:: THE TASK ::
Render every line of text in the records below as a JSON list of strings, one string per line and with blank lines omitted. Leave the pictures out of your answer.

:: DATASET EXTRACT ::
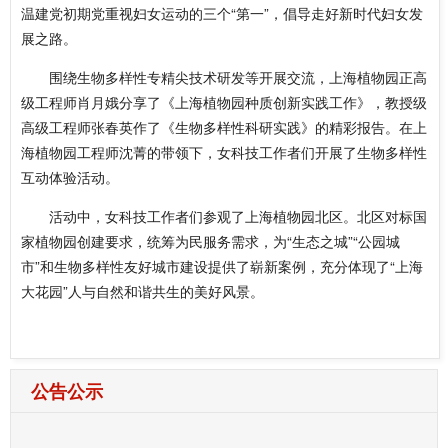
温建党初期党重视妇女运动的三个“第一”，倡导走好新时代妇女发
展之路。
围绕生物多样性专精尖技术研发等开展交流，上海植物园正高
级工程师肖月娥分享了《上海植物园种质创新实践工作》，教授级
高级工程师张春英作了《生物多样性科研实践》的精彩报告。
在上
海植物园工程师沈菁的带领下，女科技工作者们开展了生物多样性
互动体验活动。
活动中，女科技工作者们参观了上海植物园北区。北区对标国
家植物园创建要求，统筹为民服务需求，为“生态之城”“公园城
市”和生物多样性友好城市建设提供了崭新案例，充分体现了“上海
大花园”人与自然和谐共生的美好风景。
公告公示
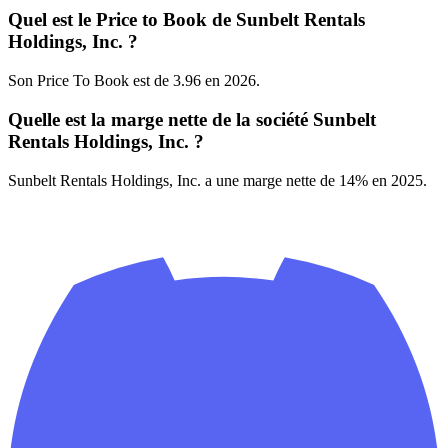
Quel est le Price to Book de Sunbelt Rentals
Holdings, Inc. ?
Son Price To Book est de 3.96 en 2026.
Quelle est la marge nette de la société Sunbelt
Rentals Holdings, Inc. ?
Sunbelt Rentals Holdings, Inc. a une marge nette de 14% en 2025.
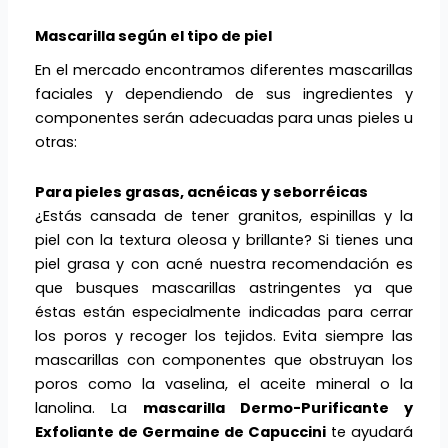
Mascarilla según el tipo de piel
En el mercado encontramos diferentes mascarillas
faciales y dependiendo de sus ingredientes y
componentes serán adecuadas para unas pieles u
otras:
Para pieles grasas, acnéicas y seborréicas
¿Estás cansada de tener granitos, espinillas y la
piel con la textura oleosa y brillante? Si tienes una
piel grasa y con acné nuestra recomendación es
que busques mascarillas astringentes ya que
éstas están especialmente indicadas para cerrar
los poros y recoger los tejidos. Evita siempre las
mascarillas con componentes que obstruyan los
poros como la vaselina, el aceite mineral o la
lanolina. La
mascarilla Dermo-Purificante y
Exfoliante de Germaine de Capuccini
te ayudará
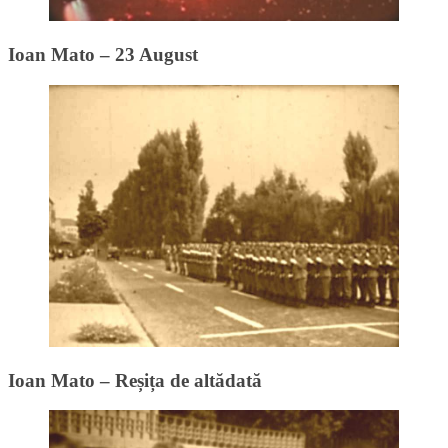
Ioan Mato – 23 August
Ioan Mato – Reșița de altădată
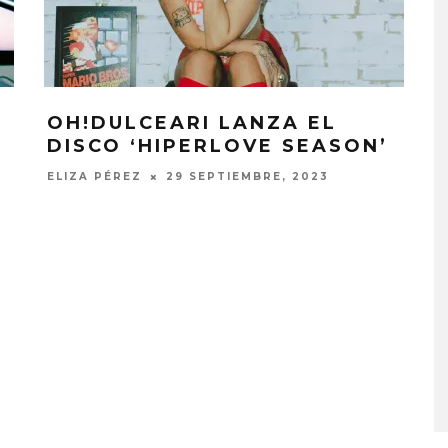
OH!DULCEARI LANZA EL
DISCO ‘HIPERLOVE SEASON’
ELIZA PÉREZ
29 SEPTIEMBRE, 2023
A COMPARTE
STRAY KIDS PUBLICA EL E
N LA CIUDAD’
‘THIS & THAT’
STO, 2026
7 AGOSTO, 2026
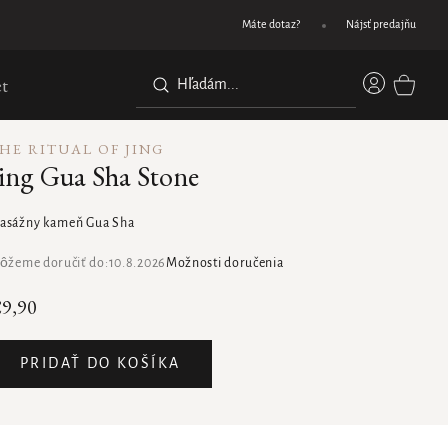
Darček pri nákupe nad 45 €
Máte dotaz?
Nájsť predajňu
Prihláse
t
NÁKUPN
KOŠÍK
HE RITUAL OF JING
ing Gua Sha Stone
asážny kameň Gua Sha
ôžeme doručiť do:
10.8.2026
Možnosti doručenia
9,90
PRIDAŤ DO KOŠÍKA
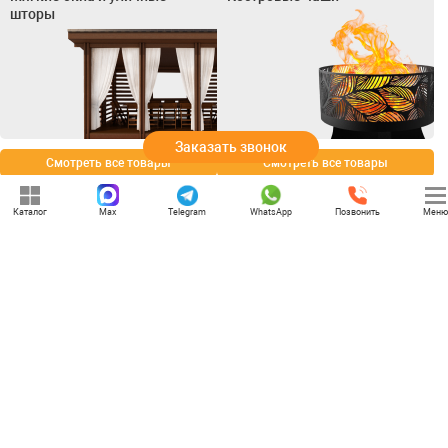
шторы
Заказать звонок
Смотреть все товары
Смотреть все товары
Каталог
Max
Telegram
WhatsApp
Позвонить
Меню
+7 (969) 777-85-85
rbesedka@gmail.com
Написать директору
Пенза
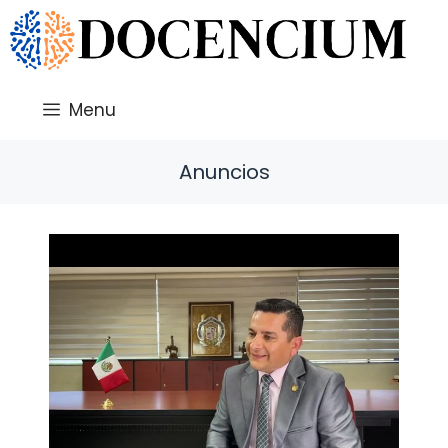
Saltar
al
contenido
Menu
Anuncios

:: WRITTEN RESPONSE ::
[
  "温建党初期党重视妇女运动的三个“第一”，倡导走好新时代妇女发",
  "展之路。",
  "围绕生物多样性专精尖技术研发等开展交流，上海植物园正高",
  "级工程师肖月娥分享了《上海植物园种质创新实践工作》，教授级",
  "高级工程师张春英作了《生物多样性科研实践》的精彩报告。",
  "在上",
  "海植物园工程师沈菁的带领下，女科技工作者们开展了生物多样性",
  "互动体验活动。",
  "活动中，女科技工作者们参观了上海植物园北区。北区对标国",
  "家植物园创建要求，统筹为民服务需求，为“生态之城”“公园城",
  "市”和生物多样性友好城市建设提供了崭新案例，充分体现了“上海",
  "大花园”人与自然和谐共生的美好风景。",
  "公告公示",
  "Quel est le Price to Book de Sunbelt Rentals",
  "Holdings, Inc. ?",
  "Son Price To Book est de 3.96 en 2026.",
  "Quelle est la marge nette de la société Sunbelt",
  "Rentals Holdings, Inc. ?",
  "Sunbelt Rentals Holdings, Inc. a une marge nette de 14% en 2025.",
  "Mascarilla según el tipo de piel",
  "En el mercado encontramos diferentes mascarillas",
  "faciales y dependiendo de sus ingredientes y",
  "componentes serán adecuadas para unas pieles u",
  "otras:",
  "Para pieles grasas, acnéicas y seborréicas",
  "¿Estás cansada de tener granitos, espinillas y la",
  "piel con la textura oleosa y brillante? Si tienes una",
  "piel grasa y con acné nuestra recomendación es",
  "que busques mascarillas astringentes ya que",
  "éstas están especialmente indicadas para cerrar",
  "los poros y recoger los tejidos. Evita siempre las",
  "mascarillas con componentes que obstruyan los",
  "poros como la vaselina, el aceite mineral o la",
  "lanolina. La",
  "mascarilla Dermo-Purificante y",
  "Exfoliante de Germaine de Capuccini",
  "te ayudará",
  "Ioan Mato – 23 August",
  "Ioan Mato – Reșița de altădată",
  "OH!DULCEARI LANZA EL",
  "DISCO ‘HIPERLOVE SEASON’",
  "ELIZA PÉREZ",
  "29 SEPTIEMBRE, 2023",
  "A COMPARTE",
  "STRAY KIDS PUBLICA EL E",
  "N LA CIUDAD’",
  "‘THIS & THAT’",
  "STO, 2026",
  "7 AGOSTO, 2026",
  "Darček pri nákupe nad 45 €",
  "Máte dotaz?",
  "Nájsť predajňu",
  "Prihláse",
  "t",
  "NÁKUPN",
  "KOŠÍK",
  "HE RITUAL OF JING",
  "ing Gua Sha Stone",
  "asážny kameň Gua Sha",
  "ôžeme doručiť do:",
  "10.8.2026",
  "Možnosti doručenia",
  "9,90",
  "PRIDAŤ DO KOŠÍKA",
  "шторы",
  "Заказать звонок",
  "Смотреть все товары",
  "Смотреть все товары",
  "Каталог",
  "Max",
  "Telegram",
  "WhatsApp",
  "Позвонить",
  "Меню",
  "+7 (969) 777-85-85",
  "rbesedka@gmail.com",
  "Написать директору",
  "Пенза",
  "Saltar",
  "al",
  "contenido",
  "Menu",
  "Anuncios"
]